Re: [PATCH 1/3] commit: allow associating auxiliary info on-demand

Jeff King <peff@xxxxxxxx> · Sun, 14 Apr 2013 11:12:29 -0400

On Sat, Apr 13, 2013 at 11:04:47PM -0700, Junio C Hamano wrote:

> From: Jeff King <peff@xxxxxxxx>
> 
> The "indegree" field in the commit object is only used while sorting
> a list of commits in topological order, and wasting memory otherwise.
> 
> We would prefer to shrink the size of individual commit objects,
> which we may have to hold thousands of in-core. We could eject
> "indegree" field out from the commit object and represent it as a
> dynamic table based on the decoration infrastructure, but the
> decoration is meant for sparse annotation and is not a good match.
> 
> Instead, let's try a different approach.
> 
>  - Assign an integer (commit->index) to each commit we keep in-core
>    (reuse the space of "indegree" field for it);
> 
>  - When running the topological sort, allocate an array of integers
>    in bulk (called "slab"), use the commit->index as an index into
>    this array, and store the "indegree" information there.
> 
> This does _not_ reduce the memory footprint of a commit object, but
> the commit->index can be used as the index to dynamically associate
> commits with other kinds of information as needed.
> 
> Signed-off-by: Junio C Hamano <gitster@xxxxxxxxx>

Thanks, this writeup makes sense to me. Obviously,

  Signed-off-by: Jeff King <peff@xxxxxxxx>

I had planned to clean it up into a more general form, as you did in
patch 3, before submitting it, but doing it like this with the cleanup
on top is fine with me (and it makes the attribution of the work much
clearer).

The rest of this email ended up long and rambly, and is kind of a dump
of the pending thoughts I had on the slab approach. Don't take it as "do
not do this patch", but rather "here are some areas to explore on top".

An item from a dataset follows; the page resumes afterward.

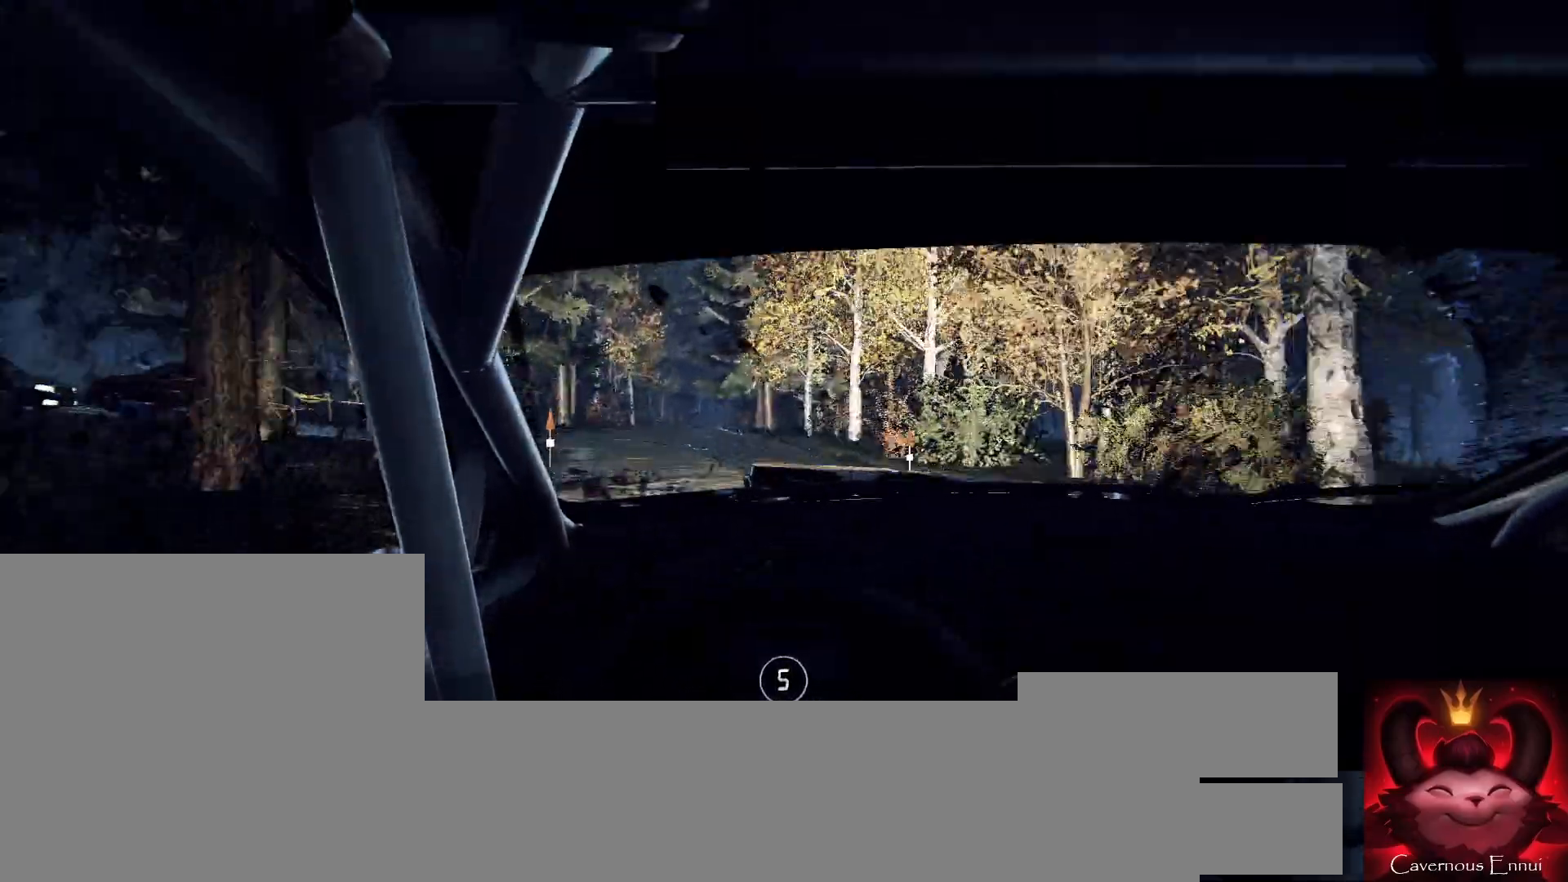
{"buttons": [], "left_stick": "left", "right_stick": "up", "events": [[167, "left_stick", "down-left"], [333, "left_stick", "center"], [367, "right_stick", "up"], [433, "left_stick", "left"]]}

One thing you did gloss over a bit is "the decoration is meant for
sparse annotation". I do wonder what the performance would look like for
implementing --topo-order fully via "struct decoration". Given that our
hash function is a direct memory access of object->sha1, and that with a
reasonable load factor in the table, most lookups should not hit any
collision, it is not too expensive to do a lookup. I think the biggest
cost would be that we have to do a full hashcmp() for each access to
actually _check_ the collision. So it probably is noticeably slower due
to that, but I didn't actually measure it.

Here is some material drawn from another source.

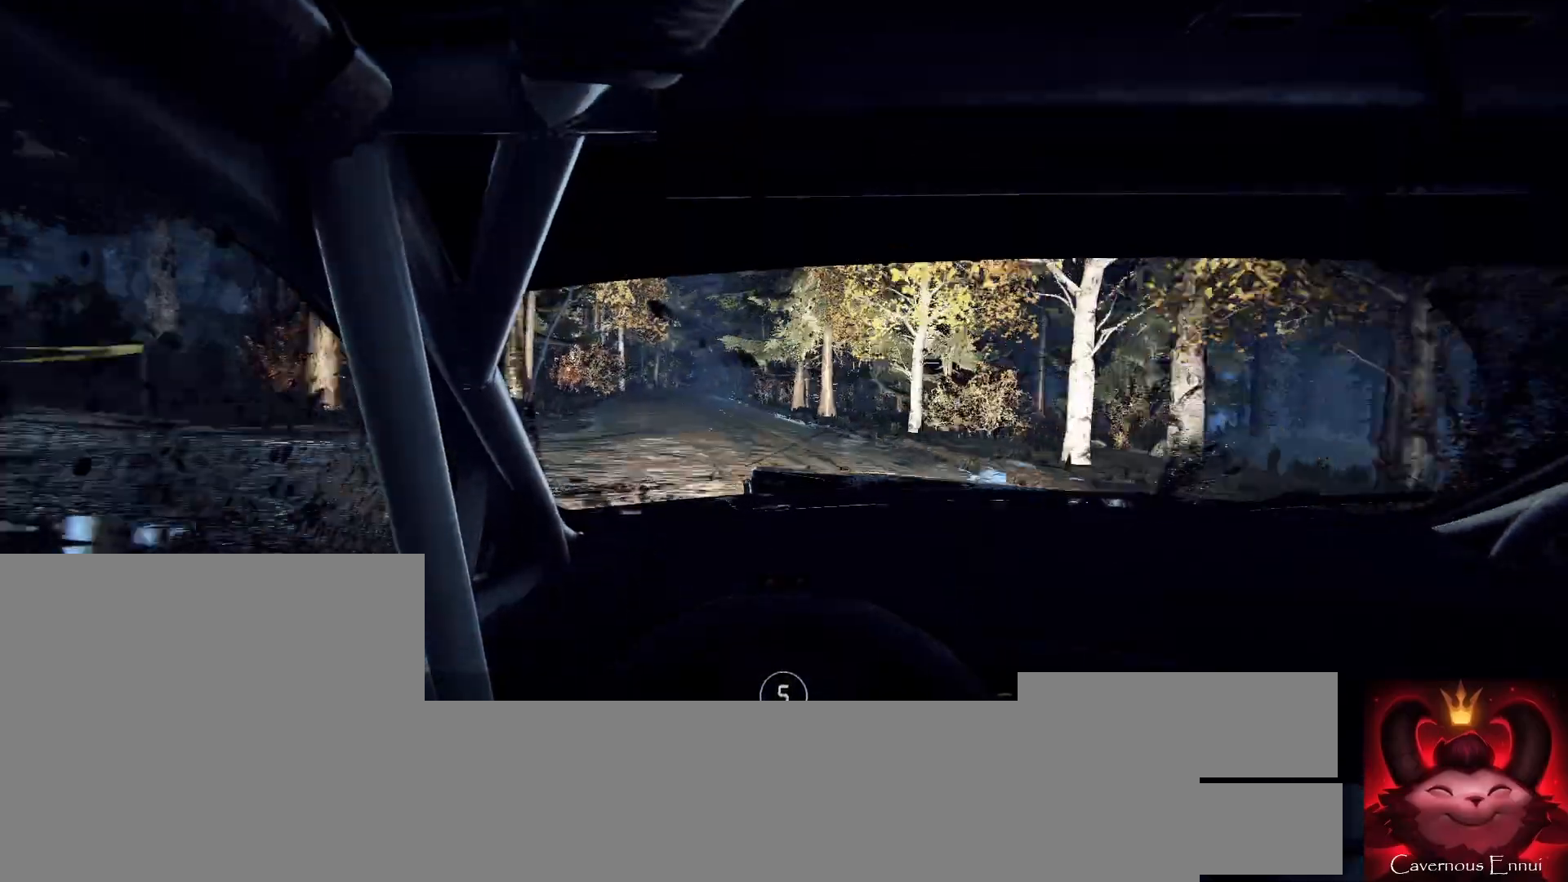
{"buttons": [], "left_stick": "right", "right_stick": "up", "events": [[33, "left_stick", "center"], [333, "left_stick", "right"]]}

Assuming the slab technique is faster, I suspect there are some "struct
decoration" cases that should be switched. Unfortunately the most
obvious one to me would be the mark storage in fast-export, but that is
used for object types other than commit. And I don't think we want to
move the slab index into "struct object", for two reasons:

  1. It bloats the size of blob and tree objects, which we have more of
     than commits (especially in something like "rev-list --objects
     --all").

  2. Your commit indices become less dense, so you have to use a bigger
     slab, which is wasteful and will have worse memory cache performance.
     We could maybe mitigate that by keeping a per-type index counter,
     but that complicates the slab lookup (it would have to dereference
     based on type).

I also note that we still have commit->util, which serves a similar
purpose to the slab index, and is often used when we are attaching data
to a lot of commits (and in fact, --topo-sort could probably just be
implemented via commit->util).

Comparing a slab index versus a util pointer, I think the differences
should be:

  1. with slab, you have an extra level of indirection ("x + c->index"
     rather than "c->util"), which might be measurably slower.

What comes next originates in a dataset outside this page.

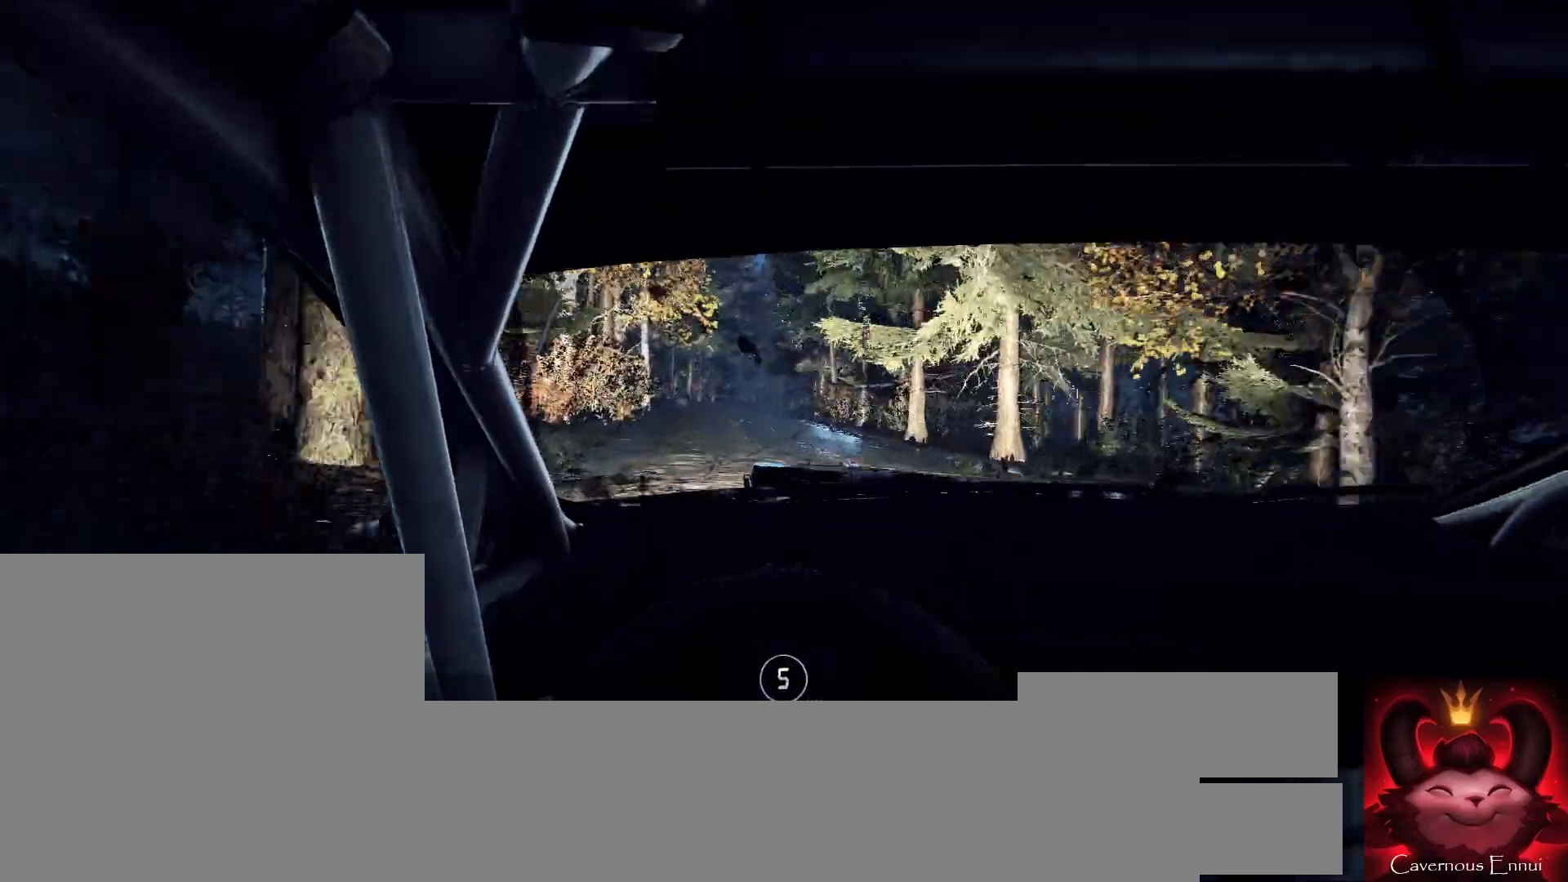
{"buttons": [], "left_stick": "center", "right_stick": "up", "events": [[67, "left_stick", "center"]]}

  2. with slab, you do not have to worry about conflicting with other
     users of "struct commit" in the same program

  3. with util, you can squeeze values smaller than a pointer into
     "struct commit"; technically you can do this with the slab index,
     too, but that would negate (2) above. However, I don't think we
     even use "util" that way anywhere currently.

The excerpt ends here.